» PROBLEM TO WORK ON
Write out every line of the records below word for word, in the same order.

» RECORDS

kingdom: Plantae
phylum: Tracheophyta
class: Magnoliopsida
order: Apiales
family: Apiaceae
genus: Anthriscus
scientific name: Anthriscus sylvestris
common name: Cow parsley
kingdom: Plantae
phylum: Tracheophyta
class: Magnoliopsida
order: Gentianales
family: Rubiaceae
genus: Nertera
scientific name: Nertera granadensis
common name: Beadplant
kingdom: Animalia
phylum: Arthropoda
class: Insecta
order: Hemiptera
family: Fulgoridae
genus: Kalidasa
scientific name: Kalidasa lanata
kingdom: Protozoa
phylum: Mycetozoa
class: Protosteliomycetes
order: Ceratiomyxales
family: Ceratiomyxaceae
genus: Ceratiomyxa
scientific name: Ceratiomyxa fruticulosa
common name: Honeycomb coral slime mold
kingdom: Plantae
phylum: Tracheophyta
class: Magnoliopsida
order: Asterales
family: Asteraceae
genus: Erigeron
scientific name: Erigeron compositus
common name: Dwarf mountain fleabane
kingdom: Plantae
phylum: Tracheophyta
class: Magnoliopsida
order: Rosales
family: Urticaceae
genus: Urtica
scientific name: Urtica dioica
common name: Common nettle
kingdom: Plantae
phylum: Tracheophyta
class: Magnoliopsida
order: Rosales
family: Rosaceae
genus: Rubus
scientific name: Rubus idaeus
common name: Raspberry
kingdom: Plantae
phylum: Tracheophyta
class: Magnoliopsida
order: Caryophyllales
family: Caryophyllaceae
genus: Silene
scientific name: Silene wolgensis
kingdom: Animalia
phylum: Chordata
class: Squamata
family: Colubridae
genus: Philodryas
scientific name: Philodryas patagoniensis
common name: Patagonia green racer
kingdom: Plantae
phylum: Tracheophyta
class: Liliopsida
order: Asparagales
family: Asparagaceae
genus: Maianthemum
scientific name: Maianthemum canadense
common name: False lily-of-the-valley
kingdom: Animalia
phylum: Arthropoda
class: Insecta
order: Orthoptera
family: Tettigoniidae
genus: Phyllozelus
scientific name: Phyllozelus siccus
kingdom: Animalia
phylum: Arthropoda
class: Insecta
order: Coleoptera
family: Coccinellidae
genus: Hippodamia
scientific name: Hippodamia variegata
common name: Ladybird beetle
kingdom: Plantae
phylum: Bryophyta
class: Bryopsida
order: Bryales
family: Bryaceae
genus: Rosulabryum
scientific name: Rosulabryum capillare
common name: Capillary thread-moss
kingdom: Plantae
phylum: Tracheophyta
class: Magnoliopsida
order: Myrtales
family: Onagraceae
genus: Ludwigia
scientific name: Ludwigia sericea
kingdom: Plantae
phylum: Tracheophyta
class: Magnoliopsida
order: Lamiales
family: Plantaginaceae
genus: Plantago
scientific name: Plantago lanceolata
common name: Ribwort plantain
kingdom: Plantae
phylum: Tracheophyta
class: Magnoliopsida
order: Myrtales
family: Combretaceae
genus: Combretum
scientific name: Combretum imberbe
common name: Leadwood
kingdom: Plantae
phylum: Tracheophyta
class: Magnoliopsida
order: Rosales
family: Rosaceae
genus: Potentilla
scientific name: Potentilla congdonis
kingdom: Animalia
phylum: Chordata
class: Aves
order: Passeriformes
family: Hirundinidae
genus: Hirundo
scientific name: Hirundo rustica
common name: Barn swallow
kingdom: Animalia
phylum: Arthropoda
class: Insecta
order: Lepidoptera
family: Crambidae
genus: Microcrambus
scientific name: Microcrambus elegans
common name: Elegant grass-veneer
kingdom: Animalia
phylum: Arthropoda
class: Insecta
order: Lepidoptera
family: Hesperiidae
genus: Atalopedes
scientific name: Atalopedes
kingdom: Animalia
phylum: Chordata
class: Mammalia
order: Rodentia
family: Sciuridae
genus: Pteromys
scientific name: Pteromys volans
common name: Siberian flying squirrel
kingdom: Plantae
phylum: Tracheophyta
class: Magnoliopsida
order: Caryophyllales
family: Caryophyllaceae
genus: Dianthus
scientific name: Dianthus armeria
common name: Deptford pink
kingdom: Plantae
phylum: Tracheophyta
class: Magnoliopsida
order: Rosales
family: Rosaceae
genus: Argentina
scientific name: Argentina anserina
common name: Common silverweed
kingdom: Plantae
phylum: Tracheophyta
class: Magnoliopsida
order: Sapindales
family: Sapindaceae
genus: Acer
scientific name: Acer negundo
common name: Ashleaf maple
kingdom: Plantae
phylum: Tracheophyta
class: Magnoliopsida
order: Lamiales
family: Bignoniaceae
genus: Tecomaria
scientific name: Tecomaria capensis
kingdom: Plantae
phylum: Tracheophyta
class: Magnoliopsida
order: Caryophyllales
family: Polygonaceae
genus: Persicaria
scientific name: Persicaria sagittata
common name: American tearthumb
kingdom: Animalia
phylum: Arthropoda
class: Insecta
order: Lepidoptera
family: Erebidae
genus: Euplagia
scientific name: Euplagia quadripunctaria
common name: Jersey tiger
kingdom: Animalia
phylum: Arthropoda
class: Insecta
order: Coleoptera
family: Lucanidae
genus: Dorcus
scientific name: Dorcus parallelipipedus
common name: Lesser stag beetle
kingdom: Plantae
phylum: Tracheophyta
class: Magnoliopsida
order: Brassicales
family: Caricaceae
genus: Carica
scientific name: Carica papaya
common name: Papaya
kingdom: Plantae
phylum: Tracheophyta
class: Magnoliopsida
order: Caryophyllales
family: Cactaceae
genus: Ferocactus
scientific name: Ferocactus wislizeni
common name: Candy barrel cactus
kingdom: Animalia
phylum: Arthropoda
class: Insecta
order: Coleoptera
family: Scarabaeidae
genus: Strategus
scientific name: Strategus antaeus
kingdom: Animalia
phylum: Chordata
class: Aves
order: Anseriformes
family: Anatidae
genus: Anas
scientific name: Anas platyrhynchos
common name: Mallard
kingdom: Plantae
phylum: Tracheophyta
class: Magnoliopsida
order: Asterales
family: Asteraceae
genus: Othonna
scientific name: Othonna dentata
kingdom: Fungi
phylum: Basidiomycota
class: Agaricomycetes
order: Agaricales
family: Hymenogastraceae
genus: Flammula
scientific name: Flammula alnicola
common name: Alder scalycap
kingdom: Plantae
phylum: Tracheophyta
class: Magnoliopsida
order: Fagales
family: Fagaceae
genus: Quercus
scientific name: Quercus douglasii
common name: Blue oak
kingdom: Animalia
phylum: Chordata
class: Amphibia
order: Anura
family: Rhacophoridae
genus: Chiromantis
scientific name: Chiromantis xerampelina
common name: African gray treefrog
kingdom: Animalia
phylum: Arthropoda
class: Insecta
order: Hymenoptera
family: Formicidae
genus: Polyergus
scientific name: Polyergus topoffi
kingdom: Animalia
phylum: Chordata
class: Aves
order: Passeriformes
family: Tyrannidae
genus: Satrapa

» RESULT OF THIS EXERCISE
kingdom: Plantae
phylum: Tracheophyta
class: Magnoliopsida
order: Apiales
family: Apiaceae
genus: Anthriscus
scientific name: Anthriscus sylvestris
common name: Cow parsley
kingdom: Plantae
phylum: Tracheophyta
class: Magnoliopsida
order: Gentianales
family: Rubiaceae
genus: Nertera
scientific name: Nertera granadensis
common name: Beadplant
kingdom: Animalia
phylum: Arthropoda
class: Insecta
order: Hemiptera
family: Fulgoridae
genus: Kalidasa
scientific name: Kalidasa lanata
kingdom: Protozoa
phylum: Mycetozoa
class: Protosteliomycetes
order: Ceratiomyxales
family: Ceratiomyxaceae
genus: Ceratiomyxa
scientific name: Ceratiomyxa fruticulosa
common name: Honeycomb coral slime mold
kingdom: Plantae
phylum: Tracheophyta
class: Magnoliopsida
order: Asterales
family: Asteraceae
genus: Erigeron
scientific name: Erigeron compositus
common name: Dwarf mountain fleabane
kingdom: Plantae
phylum: Tracheophyta
class: Magnoliopsida
order: Rosales
family: Urticaceae
genus: Urtica
scientific name: Urtica dioica
common name: Common nettle
kingdom: Plantae
phylum: Tracheophyta
class: Magnoliopsida
order: Rosales
family: Rosaceae
genus: Rubus
scientific name: Rubus idaeus
common name: Raspberry
kingdom: Plantae
phylum: Tracheophyta
class: Magnoliopsida
order: Caryophyllales
family: Caryophyllaceae
genus: Silene
scientific name: Silene wolgensis
kingdom: Animalia
phylum: Chordata
class: Squamata
family: Colubridae
genus: Philodryas
scientific name: Philodryas patagoniensis
common name: Patagonia green racer
kingdom: Plantae
phylum: Tracheophyta
class: Liliopsida
order: Asparagales
family: Asparagaceae
genus: Maianthemum
scientific name: Maianthemum canadense
common name: False lily-of-the-valley
kingdom: Animalia
phylum: Arthropoda
class: Insecta
order: Orthoptera
family: Tettigoniidae
genus: Phyllozelus
scientific name: Phyllozelus siccus
kingdom: Animalia
phylum: Arthropoda
class: Insecta
order: Coleoptera
family: Coccinellidae
genus: Hippodamia
scientific name: Hippodamia variegata
common name: Ladybird beetle
kingdom: Plantae
phylum: Bryophyta
class: Bryopsida
order: Bryales
family: Bryaceae
genus: Rosulabryum
scientific name: Rosulabryum capillare
common name: Capillary thread-moss
kingdom: Plantae
phylum: Tracheophyta
class: Magnoliopsida
order: Myrtales
family: Onagraceae
genus: Ludwigia
scientific name: Ludwigia sericea
kingdom: Plantae
phylum: Tracheophyta
class: Magnoliopsida
order: Lamiales
family: Plantaginaceae
genus: Plantago
scientific name: Plantago lanceolata
common name: Ribwort plantain
kingdom: Plantae
phylum: Tracheophyta
class: Magnoliopsida
order: Myrtales
family: Combretaceae
genus: Combretum
scientific name: Combretum imberbe
common name: Leadwood
kingdom: Plantae
phylum: Tracheophyta
class: Magnoliopsida
order: Rosales
family: Rosaceae
genus: Potentilla
scientific name: Potentilla congdonis
kingdom: Animalia
phylum: Chordata
class: Aves
order: Passeriformes
family: Hirundinidae
genus: Hirundo
scientific name: Hirundo rustica
common name: Barn swallow
kingdom: Animalia
phylum: Arthropoda
class: Insecta
order: Lepidoptera
family: Crambidae
genus: Microcrambus
scientific name: Microcrambus elegans
common name: Elegant grass-veneer
kingdom: Animalia
phylum: Arthropoda
class: Insecta
order: Lepidoptera
family: Hesperiidae
genus: Atalopedes
scientific name: Atalopedes
kingdom: Animalia
phylum: Chordata
class: Mammalia
order: Rodentia
family: Sciuridae
genus: Pteromys
scientific name: Pteromys volans
common name: Siberian flying squirrel
kingdom: Plantae
phylum: Tracheophyta
class: Magnoliopsida
order: Caryophyllales
family: Caryophyllaceae
genus: Dianthus
scientific name: Dianthus armeria
common name: Deptford pink
kingdom: Plantae
phylum: Tracheophyta
class: Magnoliopsida
order: Rosales
family: Rosaceae
genus: Argentina
scientific name: Argentina anserina
common name: Common silverweed
kingdom: Plantae
phylum: Tracheophyta
class: Magnoliopsida
order: Sapindales
family: Sapindaceae
genus: Acer
scientific name: Acer negundo
common name: Ashleaf maple
kingdom: Plantae
phylum: Tracheophyta
class: Magnoliopsida
order: Lamiales
family: Bignoniaceae
genus: Tecomaria
scientific name: Tecomaria capensis
kingdom: Plantae
phylum: Tracheophyta
class: Magnoliopsida
order: Caryophyllales
family: Polygonaceae
genus: Persicaria
scientific name: Persicaria sagittata
common name: American tearthumb
kingdom: Animalia
phylum: Arthropoda
class: Insecta
order: Lepidoptera
family: Erebidae
genus: Euplagia
scientific name: Euplagia quadripunctaria
common name: Jersey tiger
kingdom: Animalia
phylum: Arthropoda
class: Insecta
order: Coleoptera
family: Lucanidae
genus: Dorcus
scientific name: Dorcus parallelipipedus
common name: Lesser stag beetle
kingdom: Plantae
phylum: Tracheophyta
class: Magnoliopsida
order: Brassicales
family: Caricaceae
genus: Carica
scientific name: Carica papaya
common name: Papaya
kingdom: Plantae
phylum: Tracheophyta
class: Magnoliopsida
order: Caryophyllales
family: Cactaceae
genus: Ferocactus
scientific name: Ferocactus wislizeni
common name: Candy barrel cactus
kingdom: Animalia
phylum: Arthropoda
class: Insecta
order: Coleoptera
family: Scarabaeidae
genus: Strategus
scientific name: Strategus antaeus
kingdom: Animalia
phylum: Chordata
class: Aves
order: Anseriformes
family: Anatidae
genus: Anas
scientific name: Anas platyrhynchos
common name: Mallard
kingdom: Plantae
phylum: Tracheophyta
class: Magnoliopsida
order: Asterales
family: Asteraceae
genus: Othonna
scientific name: Othonna dentata
kingdom: Fungi
phylum: Basidiomycota
class: Agaricomycetes
order: Agaricales
family: Hymenogastraceae
genus: Flammula
scientific name: Flammula alnicola
common name: Alder scalycap
kingdom: Plantae
phylum: Tracheophyta
class: Magnoliopsida
order: Fagales
family: Fagaceae
genus: Quercus
scientific name: Quercus douglasii
common name: Blue oak
kingdom: Animalia
phylum: Chordata
class: Amphibia
order: Anura
family: Rhacophoridae
genus: Chiromantis
scientific name: Chiromantis xerampelina
common name: African gray treefrog
kingdom: Animalia
phylum: Arthropoda
class: Insecta
order: Hymenoptera
family: Formicidae
genus: Polyergus
scientific name: Polyergus topoffi
kingdom: Animalia
phylum: Chordata
class: Aves
order: Passeriformes
family: Tyrannidae
genus: Satrapa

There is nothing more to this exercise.